Yang perlu dilakukan sebagai umat yang beragama adalah bisa melakukan pemahaman secara komprehensif dan bisa melakukan riset secara mendalam, tambah Widhi. "Kadang ada satu perspektif keilmuan yang berbeda. Hal itu yang perlu kita perjelas, perspektif kajian tentang fenomena, katakanlah semacam itu. Yang harus kita perdalam, tidak hanya dalam satu aspek tapi juga aspek yang lain. Sehingga ketika melakukan kajian, yang sifatnya adalah multi-disiplin, di situ agama akan bisa menjelaskan. Tidak hanya, katakanlah dalam satu sisi kita tidak bisa menjawab, tapi dari aspek yang lain barang kali kita bisa menemukan penjelasan yang lebih baik," demikian Widhi memaparkan hubungan antara agama dengan riset ilmu pengetahuan. Pria yang kini bermukim di Bergheim, Jerman ini berharap semakin banyak santri yang tertarik dengan berbagai ilmu pengetahuan agar semakin banyak yang berkesempatan memberi manfaat bagi masyarakat. 

Anang Widhi Nirwansyah
Ustaz Anang Widhi Nirwansyah bermukim di JermanFoto: Anang Widhi

Para santri di era abad 21 menghadapi tantangan teknologi, ujar cendikiawan muslim Media Zainul Bahri, guru besar Universitas Islam Nasional (UIN). Ia juga berharap agar santri-santri yang terus mengembangkan ilmu pengetahuan bisa terus didorong untuk semakin maju.
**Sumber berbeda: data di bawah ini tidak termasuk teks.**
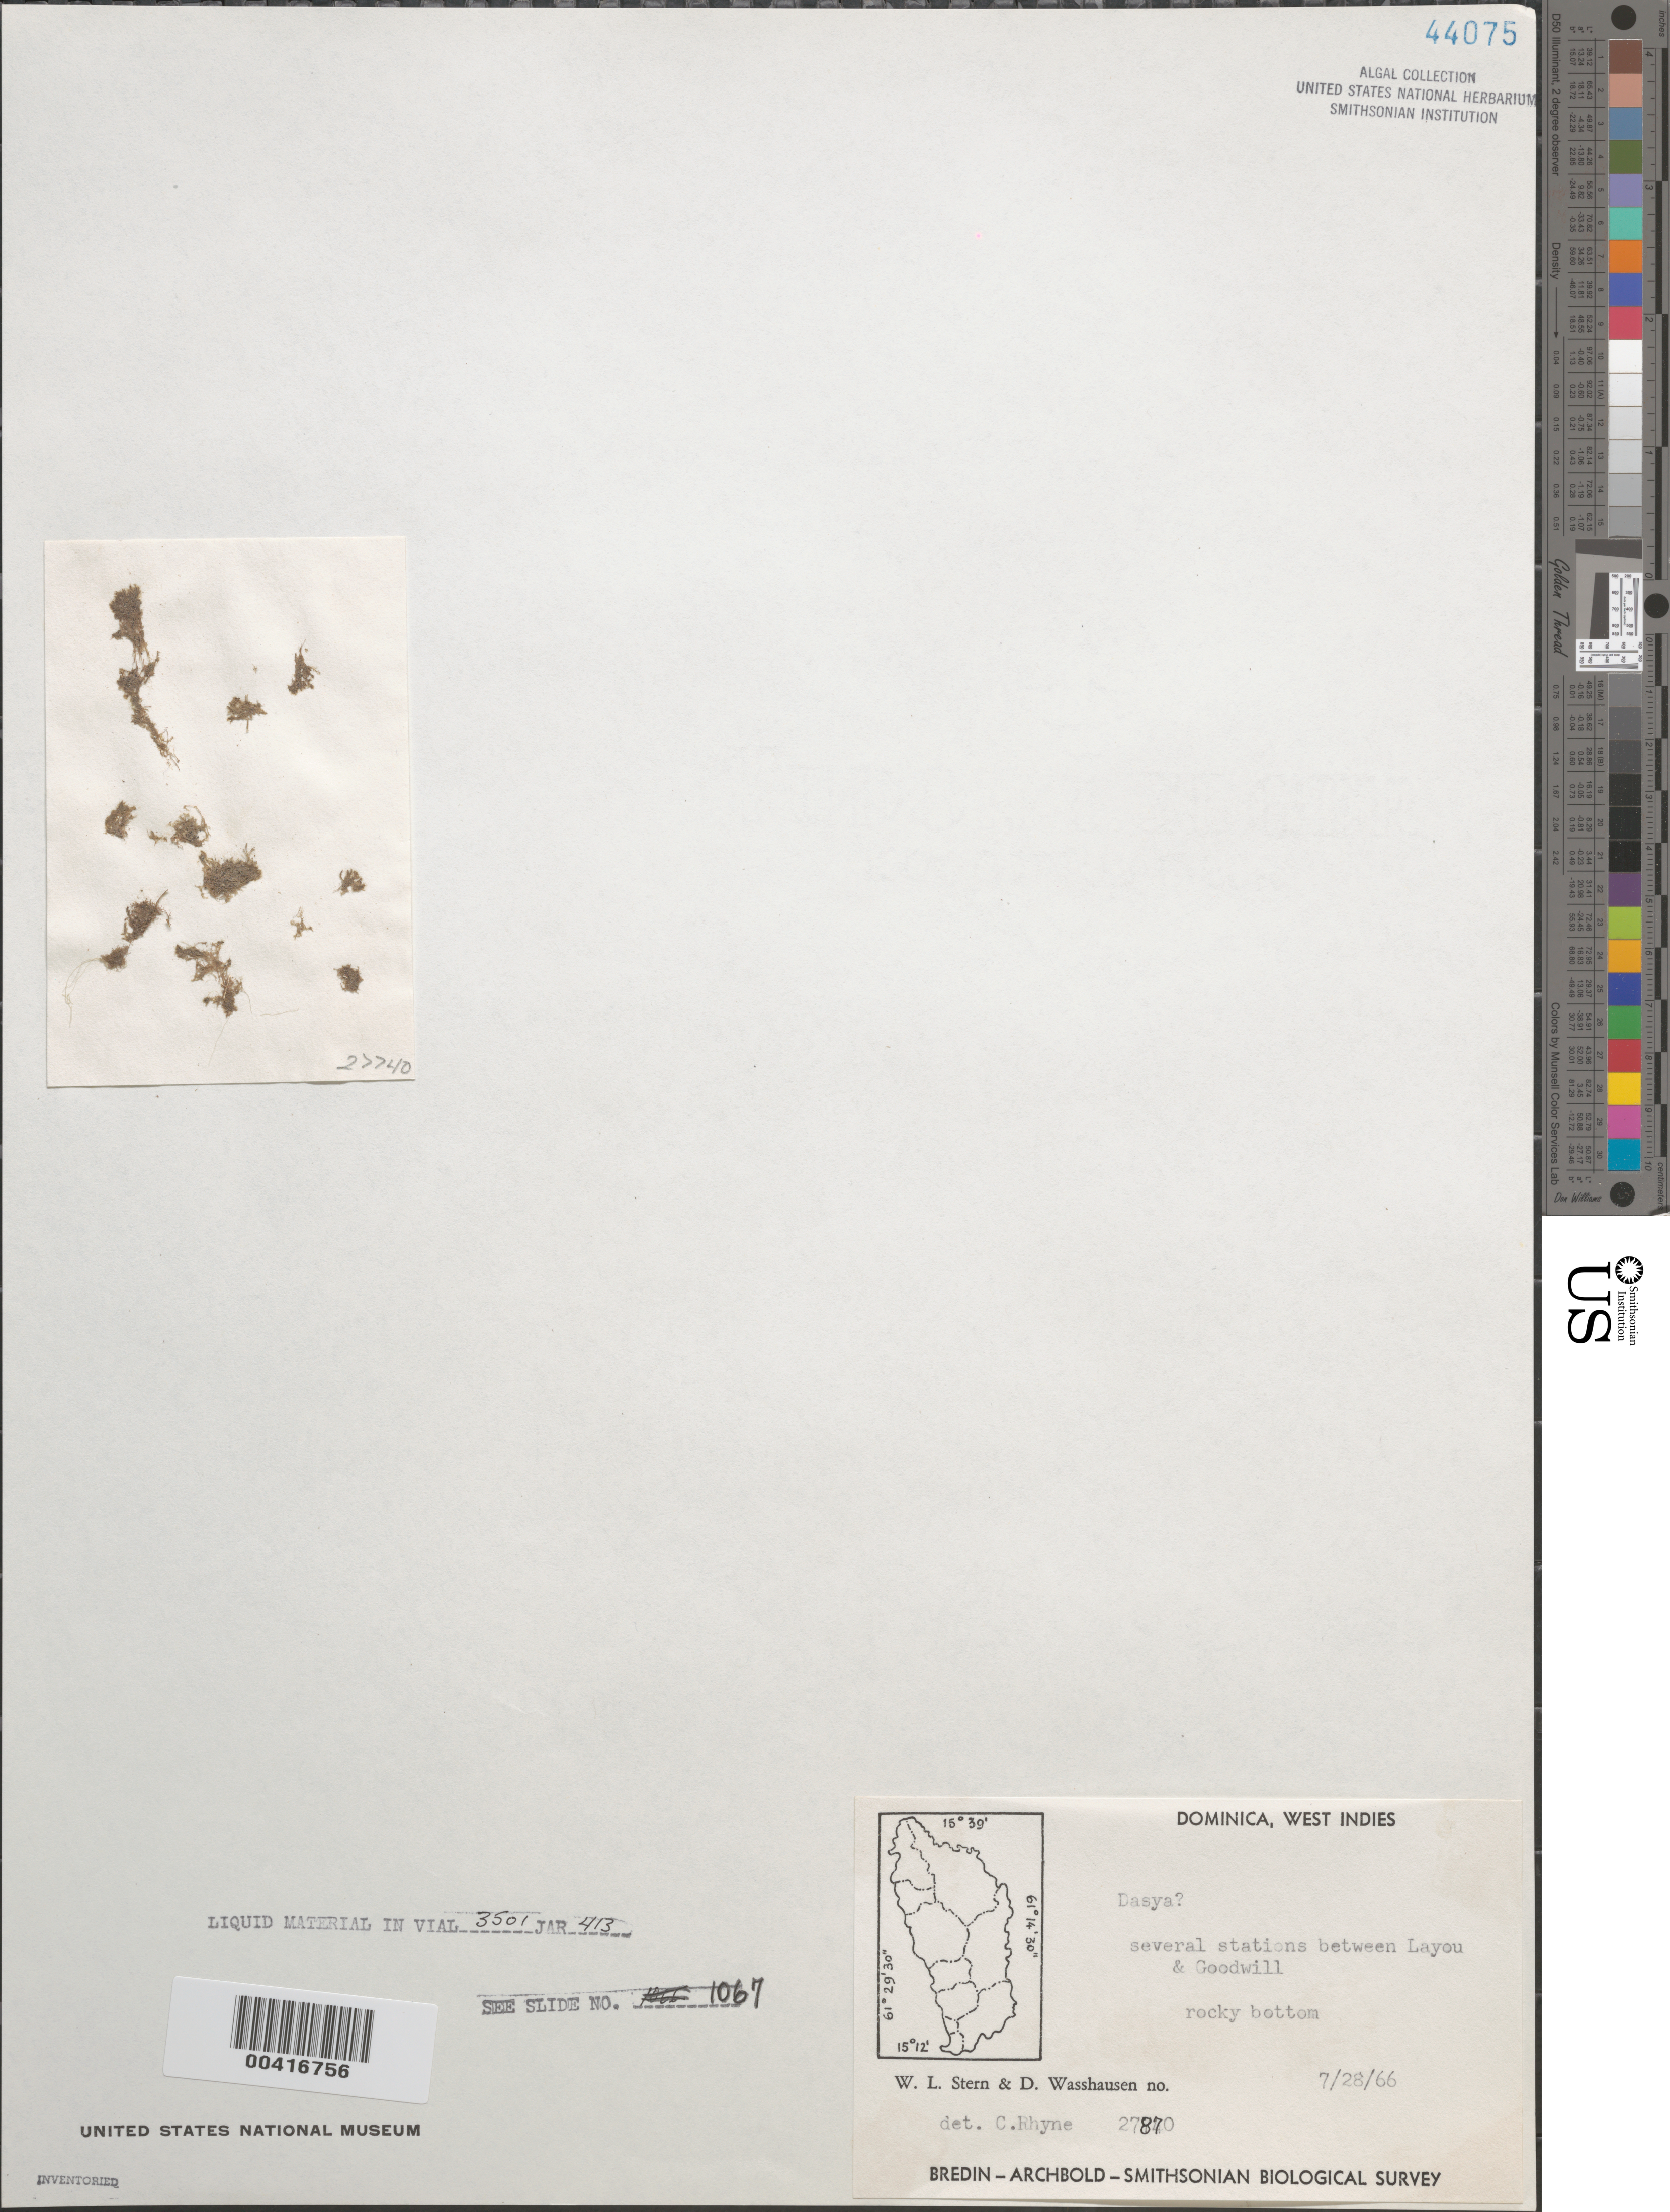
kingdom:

Zainul menambahkan, untuk konteks Indonesia, ilmu agama itu sudah relatif surplus, banyak yang mendalami ilmu agama. Jadi sangat baik jika dipadu dengan ilmu pengetahuan. "Dari orang-orang yang mendalami ilmu agama itu, ada yang bagus: mengembangkan keadaban publik, ilmu pengetahuan dan kemanusiaan. Tapi banyak juga yang malah konservatif, melulu memakai  teologi atau doktrin agama dalam melihat perkembangan ilmu pengetahuan dan humaniora. Jadi agama malah kelihatan sempit, ahumanis, dan dalam beberapa hal malah menolak keabsahan ilmu pengetahuan dan sains,” ungkapnya mendukung penelitian yang dilakukan Widhi dan para santri ilmuwan muslim lainnya.

Santri saintis akan membawa manfaat di dalam internal umat Islam sendiri dan kepada dunia internasional/dunia luar nonmuslim, pungkasnya.